According to the General Smoking Restrictions section of the Colorado Clean Indoor Act, smoking is prohibited in public meeting places, in all elevators, in any government owned or operated vehicle, including mass transportation, and in all limousines and taxicabs. Smoking is also banned in grocery stores, gymnasiums, child care facilities, health care facilities including doctor offices and clinics and indoor sports arenas. Government buildings, such as courthouses are also smoke free. Other places smoking is prohibited are food service establishments, bars, gaming establishments, any common are in public or private buildings such as lobbies, hallways and restrooms. Hotels and motels must prohibit smoking in their common areas as well as in 75% of their guest rooms. Smoking is also banned in bowling alleys, pool halls and any other facility where games of chance are offered. This act furthermore bans smoking from common areas of retirement establishments, but not in the residents private quarters. And lastly, smoking is banned in auditoriums, theaters, museums, libraries and all schools, both public and private.

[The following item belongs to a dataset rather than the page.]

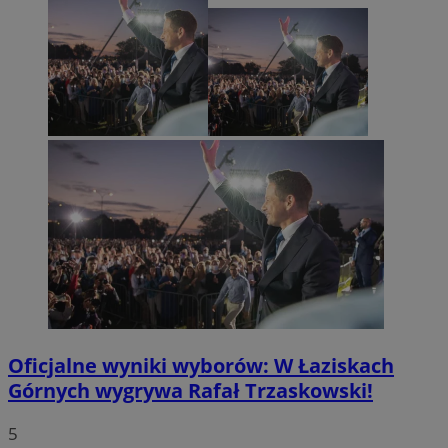
Oficjalne wyniki wyborów: W Łaziskach
Górnych wygrywa Rafał Trzaskowski!
5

The General Smoking Restrictions of this Act also prohibits cigar or tobacco bars from increasing in size or changing locations. Any cigar or tobacco bar must also post signs in at least one conspicuous area, the sign must be at least 4″ x 6″, and must state:”Smoking allowed. Children under eighteen years of age must be accompanied by a parent or guardian.”
As with other Clean Air Acts, the Colorado Clean Indoor Air Act has exemptions. Private homes and automobiles are exempt except when they are used as a child care or day care establishment or to transport children. Limousines privately hired are also exempt. Businesses exempt include retail tobacco establishments, cigar-tobacco bars, airport smoking concession areas and the retail floor of a licensed casino.
Any person charged with violating this act is can be charged with a Class 2 Petty Offense and if convicted will be ordered to pay a fine for each violation. Violation number one is punishable by a fine up to $200, the second offense is punishable with a fine up to $300 and any additional violations will be fines up to $500 each provided all these violations are committed in the same calendar year.